Good design is as little design as possible.

The definition of good design is an interpretation that could be viewed subjectively with much debate; every eye perceives differently. Analysing good design principles objectively, takes into account the below common facts that without doubt, makes any design piece favourable by all.


Good design is minimal, modest and discreet. The best design pieces lack exaggeration and excess decoration; with simple lines and no fuss curves, the user is able to adapt the design piece to any environment, be it an existing web platform or room. The visual properties contribute to the wellbeing of the user, and by making the user feel good in their daily life, the usefulness of the product is increased extensively.


The materials and resources adopted are also of the highest quality, with a clever contrast of colours working together effortlessly. White is captured the most cleanly within any framework, whether it be the background on a webpage, or white walls and floor of a studio, setting the mood to showcase any design piece(s).

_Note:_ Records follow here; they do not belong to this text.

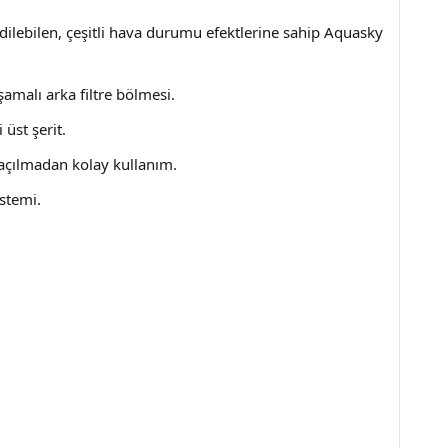
dilebilen, çeşitli hava durumu efektlerine sahip Aquasky
şamalı arka filtre bölmesi.
üst şerit.
 açılmadan kolay kullanım.
istemi.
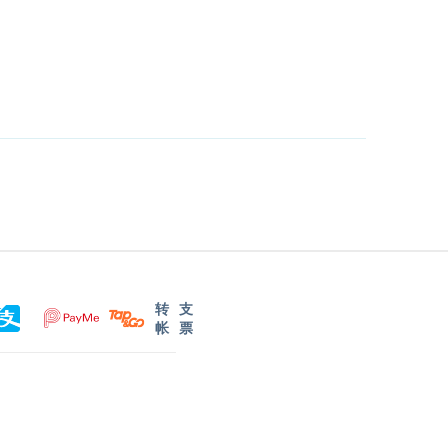
转
支
帐
票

Good design explores the minimal features required as possible. Non-essential waste in the design hinders its longevity into the future. Focussing on essential features, future generations also appreciate simplicity where less is more. Its timelessness keeps it in fashion for longer.


Innovative design allows the user to start using the product without having to refer to any guidelines or handbooks. Its features are designed so well, being self-explanatory, they speak for themselves, engaging the user to the highest level of understanding the design at first sight. New updates can be applied to technological designs, allowing them to keep up with new innovative processes, e.g. Apple products, which are both easy to use and only require a quick update to operate with the latest functionality.


Good design is never left to risk or chance. A product launch without any user testing, risks customer satisfaction along with the designer’s integrity. Attention to detail, paired with thorough production techniques, are an investment into the success of the design and its practical use afterwards.. Good design always achieves its objectives, whether to store objects, or allow perfect navigation through a user friendly system; the opposite of a poorly designed storage system which only offers the user false promises when all the products fall, if one is removed, defeats its main purpose of being useful and why it was designed in the first place.


“Good design ensures the environment is preserved to its optimum during the life cycle of the product’s longevity, but also during the manufacturing phase. Good design never compromises the natural environment within which the design features reside. To me good design means as little design as possible.”

  • Simple is better than complicated.
  • Quiet is better than loud.
  • Unobtrusive is better than exciting.
  • Small is better than large.
  • Light is better than heavy.
  • Plain is better than coloured.
  • Harmony is better than divergency.
  • Being well balanced is better than being exalted.
  • Continuity is better than change.
  • Sparse is better than profuse.
  • Neutral is better than aggressive.
  • The obvious is better than that which must be sought.
  • Few elements are better than that which must be sought.
  • A system is better than single elements.